● **Directive**
Omitting the pictures, print every line below exactly as it stands.

● **The data**

[Start of Attachment]

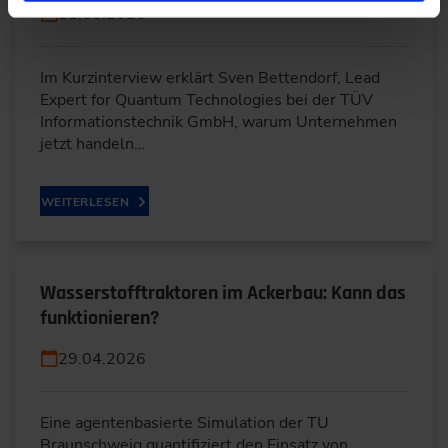
11.05.2026
Im Kurzinterview erklärt Sven Bettendorf, Lead
Expert for Quantum Technologies bei der TÜV
Informationstechnik GmbH, warum Unternehmen
jetzt handeln…
WEITERLESEN
Wasserstofftraktoren im Ackerbau: Kann das
funktionieren?
29.04.2026
Eine agentenbasierte Simulation der TU
Braunschweig quantifiziert den Einsatz von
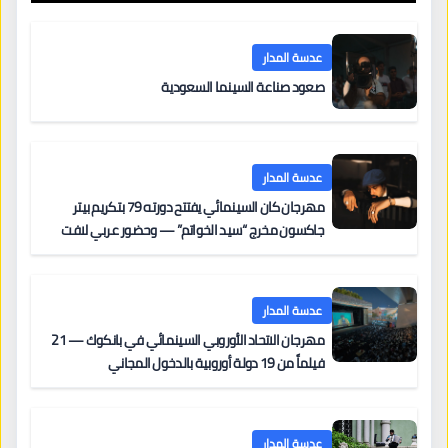
عدسة المدار
صعود صناعة السينما السعودية
عدسة المدار
مهرجان كان السينمائي يفتتح دورته 79 بتكريم بيتر
جاكسون مخرج “سيد الخواتم” — وحضور عربي لافت
على السجادة الحمراء يضم نادين نجيم وآسر ياسين وخالد
مزنر ضمن لجنة التحكيم
عدسة المدار
مهرجان الاتحاد الأوروبي السينمائي في بانكوك — 21
فيلماً من 19 دولة أوروبية بالدخول المجاني
عدسة المدار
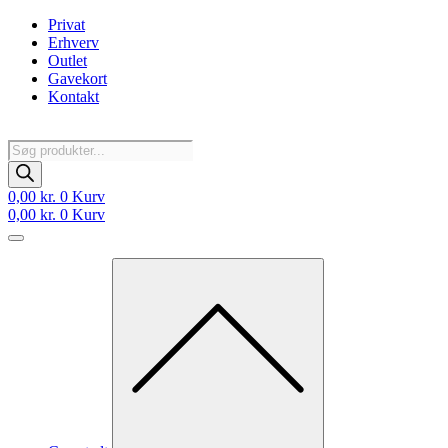
Videre
Privat
til
Erhverv
indhold
Outlet
Gavekort
Kontakt
Products
search
0,00
kr.
0
Kurv
0,00
kr.
0
Kurv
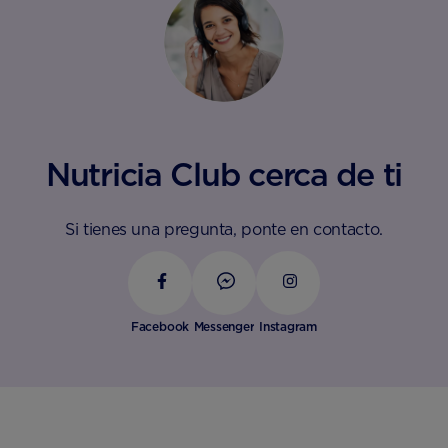
Nutricia Club cerca de ti
Si tienes una pregunta, ponte en contacto.
Facebook
Messenger
Instagram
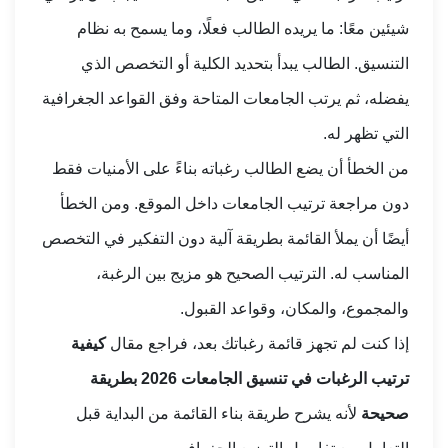
شيئين معًا: ما يريده الطالب فعلًا، وما يسمح به نظام
التنسيق. الطالب يبدأ بتحديد الكلية أو التخصص الذي
يفضله، ثم يرتب الجامعات المتاحة وفق القواعد الجغرافية
التي تظهر له.
من الخطأ أن يضع الطالب رغباته بناءً على الأمنيات فقط
دون مراجعة ترتيب الجامعات داخل الموقع. ومن الخطأ
أيضًا أن يملأ القائمة بطريقة آلية دون التفكير في التخصص
المناسب له. الترتيب الصحيح هو مزيج بين الرغبة،
والمجموع، والمكان، وقواعد القبول.
إذا كنت لم تجهز قائمة رغباتك بعد، فراجع مقال
كيفية
ترتيب الرغبات في تنسيق الجامعات 2026 بطريقة
صحيحة
لأنه يشرح طريقة بناء القائمة من البداية قبل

[End of Attachment]

● **Output below**
11.05.2026
Im Kurzinterview erklärt Sven Bettendorf, Lead
Expert for Quantum Technologies bei der TÜV
Informationstechnik GmbH, warum Unternehmen
jetzt handeln…
WEITERLESEN
Wasserstofftraktoren im Ackerbau: Kann das
funktionieren?
29.04.2026
Eine agentenbasierte Simulation der TU
Braunschweig quantifiziert den Einsatz von
عدسة المدار
صعود صناعة السينما السعودية
عدسة المدار
مهرجان كان السينمائي يفتتح دورته 79 بتكريم بيتر
جاكسون مخرج “سيد الخواتم” — وحضور عربي لافت
على السجادة الحمراء يضم نادين نجيم وآسر ياسين وخالد
مزنر ضمن لجنة التحكيم
عدسة المدار
مهرجان الاتحاد الأوروبي السينمائي في بانكوك — 21
فيلماً من 19 دولة أوروبية بالدخول المجاني
عدسة المدار
Videre
Privat
til
Erhverv
indhold
Outlet
Gavekort
Kontakt
Products
search
0,00
kr.
0
Kurv
0,00
kr.
0
Kurv
Nutricia Club cerca de ti
Si tienes una pregunta, ponte en contacto.
Facebook
Messenger
Instagram
شيئين معًا: ما يريده الطالب فعلًا، وما يسمح به نظام
التنسيق. الطالب يبدأ بتحديد الكلية أو التخصص الذي
يفضله، ثم يرتب الجامعات المتاحة وفق القواعد الجغرافية
التي تظهر له.
من الخطأ أن يضع الطالب رغباته بناءً على الأمنيات فقط
دون مراجعة ترتيب الجامعات داخل الموقع. ومن الخطأ
أيضًا أن يملأ القائمة بطريقة آلية دون التفكير في التخصص
المناسب له. الترتيب الصحيح هو مزيج بين الرغبة،
والمجموع، والمكان، وقواعد القبول.
إذا كنت لم تجهز قائمة رغباتك بعد، فراجع مقال
كيفية
ترتيب الرغبات في تنسيق الجامعات 2026 بطريقة
صحيحة
لأنه يشرح طريقة بناء القائمة من البداية قبل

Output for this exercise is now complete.